The sixth studio album is full of her best melodies to date. Blending allusive and romantic songs for this modern age we live in. Much like how the painter Rockwell depicted American life in highly stylized scenes, Del Ray depicts moments of old Hollywood, summertime and hope weaving them into a atmospheric personification of the American Dream. There is a Hemingway-esque quality to the songs with deliberate syllables and sounds which heighten the emotional tension contained within. It’s an honest masterpiece full unfiltered beauty, emotion and heartbreak.

2. clipping. – There Existed an Addiction to Blood
Clipping. always hits my “best of” lists, but this is the first time the band has delivered an album full of deep and powerful cuts. This release takes cues and draws inspiration from elements of horror and the occult. With this diabolical theme, Daveed and company is able to use anxiety to heighten the intensity of the songs. There Existed an Addiction to Blood has several layers of meaning seeping throughout, from invoking fear of your fellow man to exposing how we are all under siege. The album is a manifestation of the seemingly nightmarish times we seem to living in and the band’s sounds and lyrics invite this confrontation. The final 18 minutes is the sound of a piano burning (created by avant-garde Annea Lockwood) and it is a fitting end for such an apocalyptical album. A final scene that we would expect from a journey full of horror, pain and rage. The vinyl design on this release also matches the mood of the album.

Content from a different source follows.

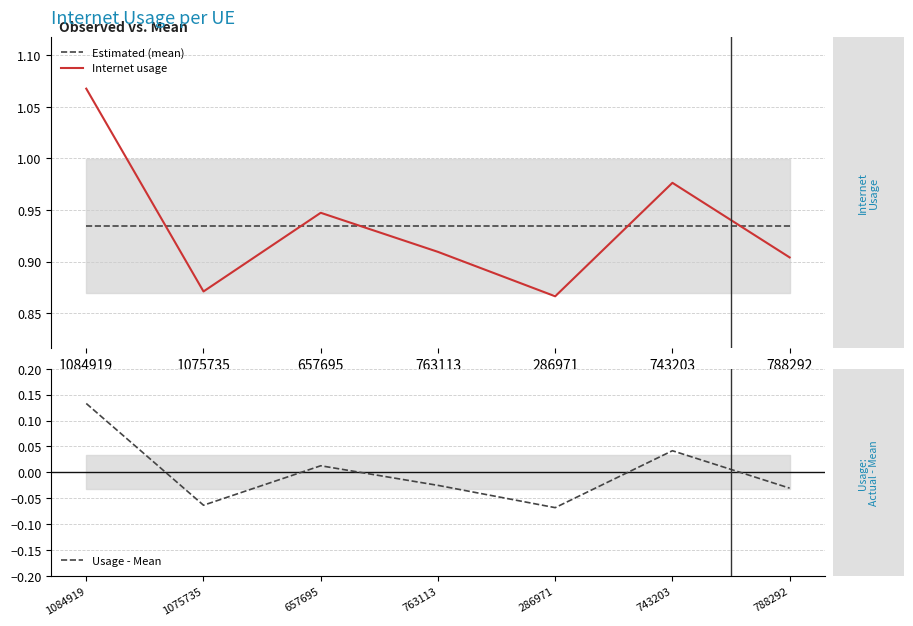

The Estimated (mean) series shows 1.7 at 763113. True or false?

False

 1. Caroline Palochek – Pang
Caroline Palochek has an uncanny ability to lure you into her unique musical world. Pang is her first album under her own name since ending Chairlift and although apprehensive at first, Caroline delivered a wondrous art pop album. She takes you on a journey from sweeping symphonic songs to intricate and delicate melodies. The album had its share of tension, pain and remorse but also intense bliss. Her enchanting voice guides you through such varied songs that can be natural or synthetic. Pang has such a musical range and is full of new surprises on every listen.